▸ **TESTO MOSTRATO**:
• • • • • • •

Vi racconto della mia morte affinché possiate capire che la gloria di una regina è misera cosa rispetto all’Amore

Parlare di un figura storica del calibro di Cleopatra VII Thea Philopatore è compito tanto piacevole quanto complesso. Questo non solo perché l’ultima regina dei Tolomei ha rappresentato un unicum nella storia del potere femminile, ma anche perché nel tempo la sua biografia è stata vittima sia di elogi sia di speculazioni, che ne hanno appesantito il profilo storico senza mai intaccarne la popolarità: risale giusto a un anno fa la mostra a lei dedicata presso il Chiostro del Bramante “Cleopatra. Roma e l’incantesimo dell’Egitto”, con cui la regina ha conquistato l’Urbe ancora una volta.
Cleopatra, tuttavia, non è solo un personaggio di spicco per le vicende romane, ma anche nel percorso dell’emancipazione femminile ante litteram.
È proprio nei regni ellenistici, infatti, che si consolida la presenza delle donne a corte, a partire dalle forti regine macedoni della famiglia di Alessandro Magno: per definizione, proprio con la morte del grande condottiero inizia quell’età che vede sparire Atene sotto la luce di Alessandria d’Egitto, un’epoca ricca di aperture per le donne, la cui fine coinciderà con il suicidio della regina. Se la drammatica uscita di scena non ha intaccato però la memoria positiva che alcuni estimatori, tra cui Plutarco, hanno scolpito nelle pietre dei secoli, la propaganda filoaugustea ai tempi delle guerre civili romane ha lasciato ai posteri l’infelice eredità di regina meretrix, epiteto poco lusinghiero che riecheggerà fino al quinto canto dell’Inferno dantesco.

• • • • • • •

▸ **COMPITI DA SVOLGERE**:
1. Nel testo su Cleopatra, quale epiteto le ha lasciato la propaganda filoaugustea?
2. Riprendi il testo su Cleopatra e proseguilo dopo la sua ultima frase.

▸ **MATERIALE FORNITO**:
• • • • • • •

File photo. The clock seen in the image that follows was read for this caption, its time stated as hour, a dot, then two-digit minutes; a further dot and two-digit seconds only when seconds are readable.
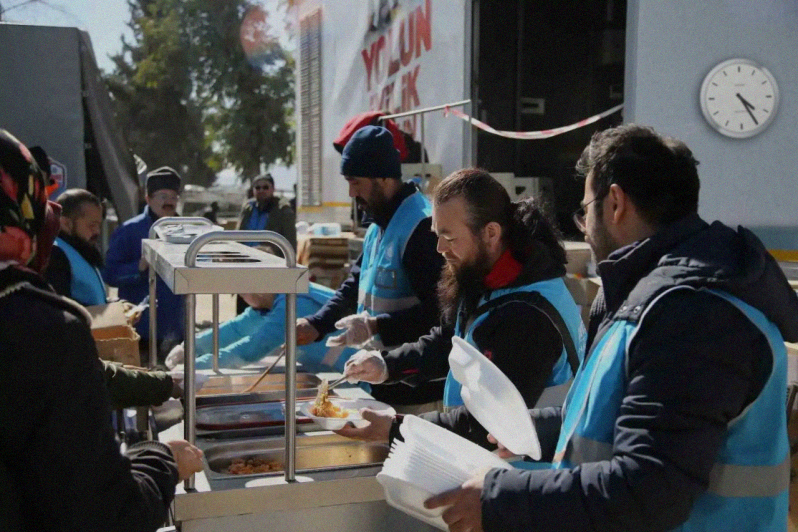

• • • • • • •

▸ **RISPOSTE PER COMPITO**:
1. Regina meretrix.

2.
Il peccato della lussuriosa Cleopatra, secondo un’opinione piuttosto retrograda, fu quello di allacciare delle relazioni sentimentali alquanto opportunistiche con due delle figure più rilevanti della storia occidentale: Giulio Cesare e Marco Antonio. Da questa “colpa originale” parte Antonella Rizzo con l’antitetico titolo di Cleopatra. Divina donna d’Inferno (Fusibilia Libri), per dare nuovamente voce, e in una veste del tutto inedita, allo spirito di donna che arrivò a sedurre persino il genio shakespeariano.

Sono Regina della mia disperazione, del mio dramma. Ma avanzo fiera incontrando il nuovo giorno: con gli occhi di brace

 
L’opera vede protagonista il prosimetro, forma letteraria che rimanda sempre all’illustre produzione dantesca, ovvero quel connubio tra prosa e poesia, dove l’una completa l’altra: “un genere elegante e desueto” – racconta la Rizzo – “che impreziosisce il contesto.”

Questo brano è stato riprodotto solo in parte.